3 Pieces of Advice From Adamm Miguest to Fellow Entrepreneurs

One of the best ways for fledgling entrepreneurs to become exposed to game-changing ideas is seeking advice from older, or at least more experienced colleagues. Learning by taking advice is preferable to learning from one’s own mistakes, even though some lessons can’t be learned any other way.

Adamm Miguest, for the time he’s spent being an entrepreneur, has managed to gain enough insights to have something valuable to share. With his social media music promotion business Rapid Launch Media doing exceptionally well, young entrepreneurs would do well to listen to Adamm’s advice and, at the very least, take it into account.

Just Start

Here’s a thing about perfect conditions for starting a venture: they won’t happen. To be completely accurate, they might, but that’s not something young entrepreneurs want to spend their time hoping for. It would be a terrible waste, especially if they had what they needed to get started all along.

That something just might be the right attitude. According to Adamm, all it takes to start a business is just to start one. Nothing more, nothing less.
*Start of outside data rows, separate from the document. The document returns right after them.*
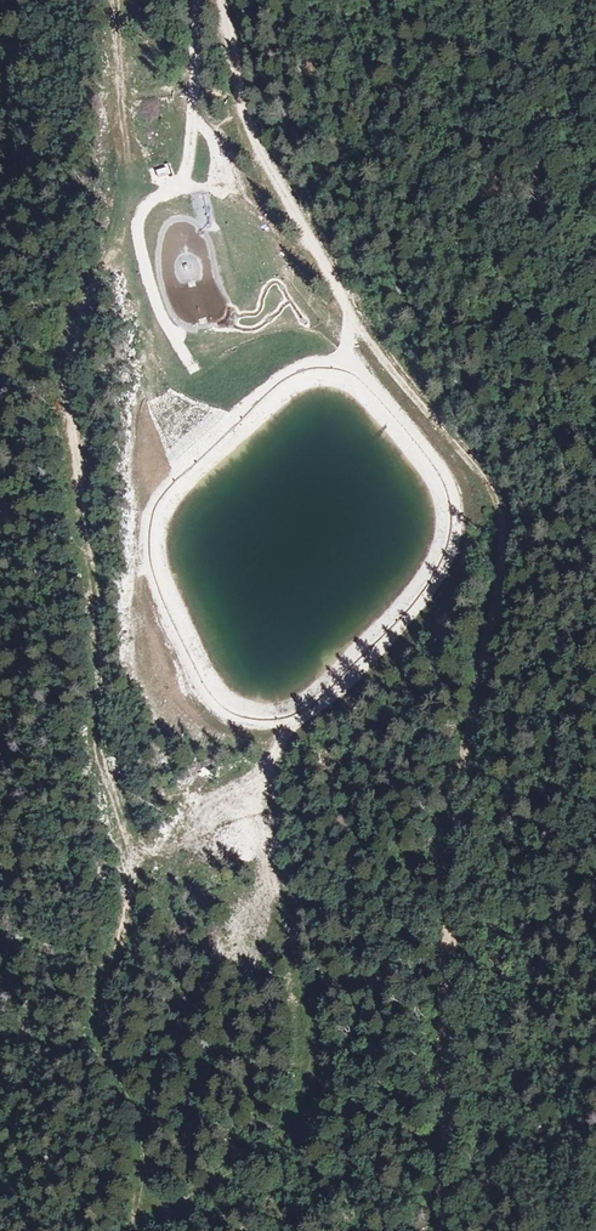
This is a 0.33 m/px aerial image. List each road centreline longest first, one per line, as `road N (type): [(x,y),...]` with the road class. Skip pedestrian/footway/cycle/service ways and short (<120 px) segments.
road 1 (track): [(350,361),(455,479),(459,550),(426,606),(318,709),(286,724),(255,773),(316,1083),(243,1157),(135,1224)]
road 2 (track): [(286,724),(231,719),(197,692),(143,575),(137,523),(160,479),(274,377),(350,361)]
road 3 (track): [(350,361),(351,310),(238,100),(224,0)]
road 4 (track): [(124,0),(136,153),(162,189)]
road 5 (track): [(145,850),(255,773)]
road 6 (track): [(192,122),(195,0)]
At a certain point in the future, the business might grow, and important decisions will need to be made, but there is no way a business can get to that stage if it doesn’t lift off the ground in the first place.

So just starting it is the advice Adamm would impart. A side hustle that’s worked on every day of the week with consistency might grow into a seven-figure business within just a year. It happened to Adamm, so why not another entrepreneur?

Find Motivation in the Right Place

Having the right motivation to go into business is another one of those business-speak tropes that get thrown around quite a lot, especially in contexts where it doesn’t mean a whole lot. However, motivation is very important for young entrepreneurs. According to Adamm, it might be even more important where the entrepreneur derives the motivation from.

For him, there’s no better place to look for that than inside, at the internal factors that make people tick. Instead of looking at the external factors, young entrepreneurs are encouraged to look deep inside and find out what’s within them that’s making them do the things they do. If that sounds like a good lesson for life, it only goes to show how entrepreneurship and having a normal life have some things in common.

Pay Special Attention to the First Employee

It’s very hard for a solo entrepreneur to run a business on their own. At the very least, they’ll want to scale it sooner or later, and at that time, they’ll probably need to bring someone else on board. Finding the right kind of talent is crucial for a startup, but there’s something else Adamm would like to advise.

When they find their first employee, an entrepreneur should train and educate them as much as possible. One of the easiest ways to share the burden is to help an employee become the person who will be able to carry it with grace. So the last piece of advice from Adamm would be to make sure to create a deputy. It helps with setting the company culture from the very start, and it gives an entrepreneur someone they know they can rely on.